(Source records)
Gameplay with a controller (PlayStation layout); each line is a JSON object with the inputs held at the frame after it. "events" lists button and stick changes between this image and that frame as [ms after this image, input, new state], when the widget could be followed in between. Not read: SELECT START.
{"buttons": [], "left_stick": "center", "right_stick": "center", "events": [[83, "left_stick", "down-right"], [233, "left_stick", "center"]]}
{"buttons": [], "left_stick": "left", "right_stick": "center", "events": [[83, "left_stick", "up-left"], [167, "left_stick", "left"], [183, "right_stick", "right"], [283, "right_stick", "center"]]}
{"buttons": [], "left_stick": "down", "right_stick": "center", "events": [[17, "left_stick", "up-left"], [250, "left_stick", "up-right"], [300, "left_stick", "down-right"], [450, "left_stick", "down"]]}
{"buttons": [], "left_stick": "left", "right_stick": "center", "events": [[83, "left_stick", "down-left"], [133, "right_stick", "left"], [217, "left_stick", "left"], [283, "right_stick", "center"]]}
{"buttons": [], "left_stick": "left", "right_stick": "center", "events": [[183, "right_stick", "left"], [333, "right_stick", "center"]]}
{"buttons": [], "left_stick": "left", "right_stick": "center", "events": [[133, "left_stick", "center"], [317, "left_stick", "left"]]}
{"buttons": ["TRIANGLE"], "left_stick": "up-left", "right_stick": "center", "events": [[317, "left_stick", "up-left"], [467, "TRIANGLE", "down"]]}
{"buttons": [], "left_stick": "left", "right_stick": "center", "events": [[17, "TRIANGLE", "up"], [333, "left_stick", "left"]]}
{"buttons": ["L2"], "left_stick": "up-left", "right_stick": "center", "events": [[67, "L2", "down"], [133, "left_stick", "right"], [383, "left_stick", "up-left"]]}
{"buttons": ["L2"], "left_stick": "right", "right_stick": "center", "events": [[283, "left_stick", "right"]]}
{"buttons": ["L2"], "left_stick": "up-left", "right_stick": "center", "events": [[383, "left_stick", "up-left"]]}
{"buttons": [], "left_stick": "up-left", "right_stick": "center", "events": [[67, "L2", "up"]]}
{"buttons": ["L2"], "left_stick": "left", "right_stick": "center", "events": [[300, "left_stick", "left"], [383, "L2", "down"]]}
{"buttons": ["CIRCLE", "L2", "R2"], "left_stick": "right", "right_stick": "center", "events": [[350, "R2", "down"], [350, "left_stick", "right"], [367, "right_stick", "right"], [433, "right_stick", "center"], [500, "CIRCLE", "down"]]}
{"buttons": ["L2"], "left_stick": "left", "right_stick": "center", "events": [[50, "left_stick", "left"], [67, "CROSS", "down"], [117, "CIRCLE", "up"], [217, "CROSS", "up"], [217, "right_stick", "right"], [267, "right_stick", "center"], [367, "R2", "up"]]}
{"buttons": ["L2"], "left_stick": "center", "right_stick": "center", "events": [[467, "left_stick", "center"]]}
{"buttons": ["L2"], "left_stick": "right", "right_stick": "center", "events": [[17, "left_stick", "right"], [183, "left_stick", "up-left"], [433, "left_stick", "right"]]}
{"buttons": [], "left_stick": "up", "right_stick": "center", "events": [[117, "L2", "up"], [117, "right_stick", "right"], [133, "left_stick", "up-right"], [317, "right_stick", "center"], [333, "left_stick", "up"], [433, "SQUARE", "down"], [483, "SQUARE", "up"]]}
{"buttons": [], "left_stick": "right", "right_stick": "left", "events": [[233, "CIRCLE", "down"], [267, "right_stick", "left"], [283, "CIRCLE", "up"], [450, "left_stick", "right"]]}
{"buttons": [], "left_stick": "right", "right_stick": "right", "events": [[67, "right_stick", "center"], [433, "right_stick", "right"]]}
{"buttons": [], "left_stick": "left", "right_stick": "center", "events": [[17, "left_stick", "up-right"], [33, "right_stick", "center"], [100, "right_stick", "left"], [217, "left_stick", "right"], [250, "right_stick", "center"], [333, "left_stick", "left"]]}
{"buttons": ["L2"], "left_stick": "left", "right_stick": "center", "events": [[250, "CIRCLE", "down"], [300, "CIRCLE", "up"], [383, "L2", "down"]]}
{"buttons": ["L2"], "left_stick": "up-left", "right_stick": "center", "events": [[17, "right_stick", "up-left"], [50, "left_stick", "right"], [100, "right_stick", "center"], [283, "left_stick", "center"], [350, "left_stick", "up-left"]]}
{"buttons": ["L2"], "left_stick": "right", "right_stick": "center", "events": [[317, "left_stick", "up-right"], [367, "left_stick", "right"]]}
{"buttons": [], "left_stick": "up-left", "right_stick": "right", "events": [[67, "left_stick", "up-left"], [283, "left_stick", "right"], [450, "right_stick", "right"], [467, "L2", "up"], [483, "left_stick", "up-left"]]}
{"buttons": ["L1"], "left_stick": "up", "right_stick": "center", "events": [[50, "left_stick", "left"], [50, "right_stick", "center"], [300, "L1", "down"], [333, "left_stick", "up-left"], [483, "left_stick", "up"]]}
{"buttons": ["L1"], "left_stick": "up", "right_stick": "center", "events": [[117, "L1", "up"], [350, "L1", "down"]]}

* [EXERCISE DESCRIPTION]
Write out every line of the records exactly.

* [RESPONSE TO THE EXERCISE]
Gameplay with a controller (PlayStation layout); each line is a JSON object with the inputs held at the frame after it. "events" lists button and stick changes between this image and that frame as [ms after this image, input, new state], when the widget could be followed in between. Not read: SELECT START.
{"buttons": [], "left_stick": "center", "right_stick": "center", "events": [[83, "left_stick", "down-right"], [233, "left_stick", "center"]]}
{"buttons": [], "left_stick": "left", "right_stick": "center", "events": [[83, "left_stick", "up-left"], [167, "left_stick", "left"], [183, "right_stick", "right"], [283, "right_stick", "center"]]}
{"buttons": [], "left_stick": "down", "right_stick": "center", "events": [[17, "left_stick", "up-left"], [250, "left_stick", "up-right"], [300, "left_stick", "down-right"], [450, "left_stick", "down"]]}
{"buttons": [], "left_stick": "left", "right_stick": "center", "events": [[83, "left_stick", "down-left"], [133, "right_stick", "left"], [217, "left_stick", "left"], [283, "right_stick", "center"]]}
{"buttons": [], "left_stick": "left", "right_stick": "center", "events": [[183, "right_stick", "left"], [333, "right_stick", "center"]]}
{"buttons": [], "left_stick": "left", "right_stick": "center", "events": [[133, "left_stick", "center"], [317, "left_stick", "left"]]}
{"buttons": ["TRIANGLE"], "left_stick": "up-left", "right_stick": "center", "events": [[317, "left_stick", "up-left"], [467, "TRIANGLE", "down"]]}
{"buttons": [], "left_stick": "left", "right_stick": "center", "events": [[17, "TRIANGLE", "up"], [333, "left_stick", "left"]]}
{"buttons": ["L2"], "left_stick": "up-left", "right_stick": "center", "events": [[67, "L2", "down"], [133, "left_stick", "right"], [383, "left_stick", "up-left"]]}
{"buttons": ["L2"], "left_stick": "right", "right_stick": "center", "events": [[283, "left_stick", "right"]]}
{"buttons": ["L2"], "left_stick": "up-left", "right_stick": "center", "events": [[383, "left_stick", "up-left"]]}
{"buttons": [], "left_stick": "up-left", "right_stick": "center", "events": [[67, "L2", "up"]]}
{"buttons": ["L2"], "left_stick": "left", "right_stick": "center", "events": [[300, "left_stick", "left"], [383, "L2", "down"]]}
{"buttons": ["CIRCLE", "L2", "R2"], "left_stick": "right", "right_stick": "center", "events": [[350, "R2", "down"], [350, "left_stick", "right"], [367, "right_stick", "right"], [433, "right_stick", "center"], [500, "CIRCLE", "down"]]}
{"buttons": ["L2"], "left_stick": "left", "right_stick": "center", "events": [[50, "left_stick", "left"], [67, "CROSS", "down"], [117, "CIRCLE", "up"], [217, "CROSS", "up"], [217, "right_stick", "right"], [267, "right_stick", "center"], [367, "R2", "up"]]}
{"buttons": ["L2"], "left_stick": "center", "right_stick": "center", "events": [[467, "left_stick", "center"]]}
{"buttons": ["L2"], "left_stick": "right", "right_stick": "center", "events": [[17, "left_stick", "right"], [183, "left_stick", "up-left"], [433, "left_stick", "right"]]}
{"buttons": [], "left_stick": "up", "right_stick": "center", "events": [[117, "L2", "up"], [117, "right_stick", "right"], [133, "left_stick", "up-right"], [317, "right_stick", "center"], [333, "left_stick", "up"], [433, "SQUARE", "down"], [483, "SQUARE", "up"]]}
{"buttons": [], "left_stick": "right", "right_stick": "left", "events": [[233, "CIRCLE", "down"], [267, "right_stick", "left"], [283, "CIRCLE", "up"], [450, "left_stick", "right"]]}
{"buttons": [], "left_stick": "right", "right_stick": "right", "events": [[67, "right_stick", "center"], [433, "right_stick", "right"]]}
{"buttons": [], "left_stick": "left", "right_stick": "center", "events": [[17, "left_stick", "up-right"], [33, "right_stick", "center"], [100, "right_stick", "left"], [217, "left_stick", "right"], [250, "right_stick", "center"], [333, "left_stick", "left"]]}
{"buttons": ["L2"], "left_stick": "left", "right_stick": "center", "events": [[250, "CIRCLE", "down"], [300, "CIRCLE", "up"], [383, "L2", "down"]]}
{"buttons": ["L2"], "left_stick": "up-left", "right_stick": "center", "events": [[17, "right_stick", "up-left"], [50, "left_stick", "right"], [100, "right_stick", "center"], [283, "left_stick", "center"], [350, "left_stick", "up-left"]]}
{"buttons": ["L2"], "left_stick": "right", "right_stick": "center", "events": [[317, "left_stick", "up-right"], [367, "left_stick", "right"]]}
{"buttons": [], "left_stick": "up-left", "right_stick": "right", "events": [[67, "left_stick", "up-left"], [283, "left_stick", "right"], [450, "right_stick", "right"], [467, "L2", "up"], [483, "left_stick", "up-left"]]}
{"buttons": ["L1"], "left_stick": "up", "right_stick": "center", "events": [[50, "left_stick", "left"], [50, "right_stick", "center"], [300, "L1", "down"], [333, "left_stick", "up-left"], [483, "left_stick", "up"]]}
{"buttons": ["L1"], "left_stick": "up", "right_stick": "center", "events": [[117, "L1", "up"], [350, "L1", "down"]]}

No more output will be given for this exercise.